Car pour lui, nous sommes dans la catastrophe, étymologiquement « événement soudain qui, bouleversant le cours des choses, amène la destruction, la ruine, la mort ». Il dit: « L’idée d’un effondrement est correcte. D’ailleurs, nous sommes en plein dedans! Nous avons déjà éradiqué – sur des échelles de temps différentes – plus de la moitié des mammifères sauvages, plus de la moitié des poissons, plus de la moitié des insectes et plus de la moitié des arbres. C’est fait. Chaque année, plus de 800000 personnes meurent de la pollution en Europe et un rapport récent évoque une cause environnementale pour un nombre voisin de décès annuels dans le bassin méditerranéen. Ce sont des chiffres faramineux. Le discours catastrophiste ne relève donc pas d’une crainte pour l’avenir, mais d’un constat quant au présent. »
Collapsologue?

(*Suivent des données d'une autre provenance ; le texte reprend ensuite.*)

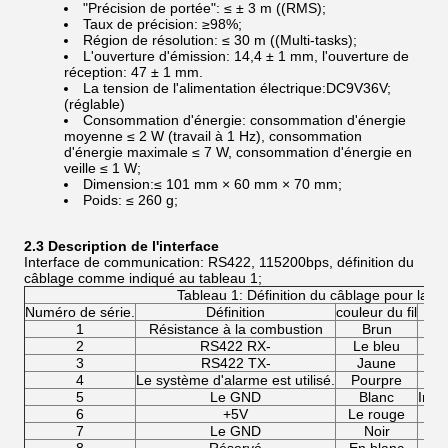
"Précision de portée": ≤ ± 3 m ((RMS);
Taux de précision: ≥98%;
Région de résolution: ≤ 30 m ((Multi-tasks);
L'ouverture d'émission: 14,4 ± 1 mm, l'ouverture de
réception: 47 ± 1 mm.
La tension de l'alimentation électrique:DC9V36V;
(réglable)
Consommation d'énergie: consommation d'énergie
moyenne ≤ 2 W (travail à 1 Hz), consommation
d'énergie maximale ≤ 7 W, consommation d'énergie en
veille ≤ 1 W;
Dimension:≤ 101 mm × 60 mm × 70 mm;
Poids: ≤ 260 g;
2.3 Description de l'interface
Interface de communication: RS422, 115200bps, définition du
câblage comme indiqué au tableau 1;
Tableau 1: Définition du câblage pour la pr
Numéro de série.
Définition
couleur du fil
1
Résistance à la combustion
Brun
2
RS422 RX-
Le bleu
3
RS422 TX-
Jaune
4
Le système d'alarme est utilisé.
Pourpre
5
Le GND
Blanc
Inte
6
+5V
Le rouge
7
Le GND
Noir
Ter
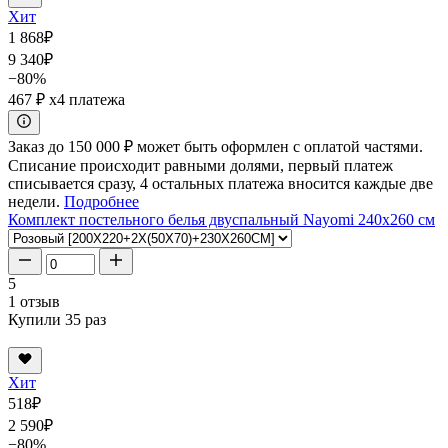
Хит
1 868
₽
9 340
₽
−80%
467 ₽
x4 платежа
Заказ до 150 000 ₽ может быть оформлен с оплатой частями.
Списание происходит равными долями, первый платеж
списывается сразу, 4 остальных платежа вносится каждые две
недели.
Подробнее
Комплект постельного белья двуспальный Nayomi 240x260 см
5
1 отзыв
Купили 35 раз
Хит
518
₽
2 590
₽
−80%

Pas tout à fait. Sans se défier de cette pensée qui prévoit la « chute de la civilisation thermo-industrielle », il estime caricaturale la disparition imminente de l’espèce humaine. « Ne sous-estimons pas la résilience du système actuel. Elle est – pour le meilleur et pour le pire – absolument extraordinaire », tempère-t-il dans l’entretien avec la professeure de lettres Carole Guilbaud, publié chez Zulma sous la forme d’une petite profession de foi d’une trentaine de pages dont on ne doit pas se priver pour 3,90 euros!
Reste pour le directeur du Centre de physique théorique Grenoble-Alpes et professeur à tenter de nous expliquer en quoi la poétique doit relayer la politique. « Les poètes sont bien plus essentiels et efficaces que les économistes, les physiciens et les politologues pour aborder la question. Travailler la beauté est plus urgent et plus radical qu’équilibrer son bilan carbone. » Pour autant, notre héraut de planète n’occulte pas les solutions politiques, bien au-delà du système représentatif des démocraties occidentales elles-mêmes.
La dictature? « Extrêmement efficace en temps de crise, mais extraordinairement dangereuse…» La démocratie directe par référendum? « Socialement tentante mais tributaire de l’incompétence et du populisme. » Les assemblées citoyennes, alors? « La voie la plus prometteuse, à condition qu’elles soient dotées d’un pouvoir législatif. Consulté sur une question systémique, informé par des experts compétents, un ensemble de citoyens tirés au sort semble être à même de prendre des décisions justes et courageuses concernant les questions existentielles. »
Ce précieux opuscule lu, précipitez-vous sur un vrai bouquin scientifique, à peu près incompréhensible pour le commun des mortels qui ne se soit pas intéressé auparavant à l’astrophysique, composé par le même Barrau (omniprésent, vous dis-je), Anomalies cosmiques, sous-titré La science face à l’étrange*.
Cette fois, de la matière noire aux rayons cosmiques, de l’antimatière au Big Bang, Aurélien Barrau montre à quel point ce que nous croyons des lois immuables et des théories fondées se révèlent trompe-l’œil (trompe-cerveau) et scénarios provisoires. L’observation confirme – presque – la relativité générale d’Einstein. La théorie des cordes promet – presque – d’expliquer l’Univers.
Mais tout est dans le presque: l’anomalité et l’anormalité s’en mêlent. La gravitation quantique (la tentative d’unification de la relativité et de la gravitation newtonienne) achoppe sur de minuscules anomalies. Eh bien notre système capitaliste occidental aussi montre désormais ses limites et ses abîmes: « Par inertie, par facilité, par suffisance et par habitude, nous avons considéré qu’une situation d’évidente instabilité écologique – ce n’est pas un avis mais un fait – et de grandissante précarité sociale pouvait constituer un état viable et enviable. Nous avons inventé une anomalie globale qui s’ignore encore comme telle et amène l’ensemble de la biosphère à un point de rupture. »
Il est temps de gravir les échelons de Barrau. Cet homme singulier délivre un message qui, étonnamment, ne hérisse personne (sinon les incurables crétins de type Bolsonaro, dictateur et anomalie du Brésil, ou Trump). Et pour cause: il nous parle vrai, sans arrière-pensée partisane. C’est de ces pensées cosmiques dont nous avons grandement besoin.
* Dunod. Un livre curieusement émaillé de coquilles et de fautes, comme si l’auteur ne s’était pas relu ou avait interdit qu’on le relise… Anomalies?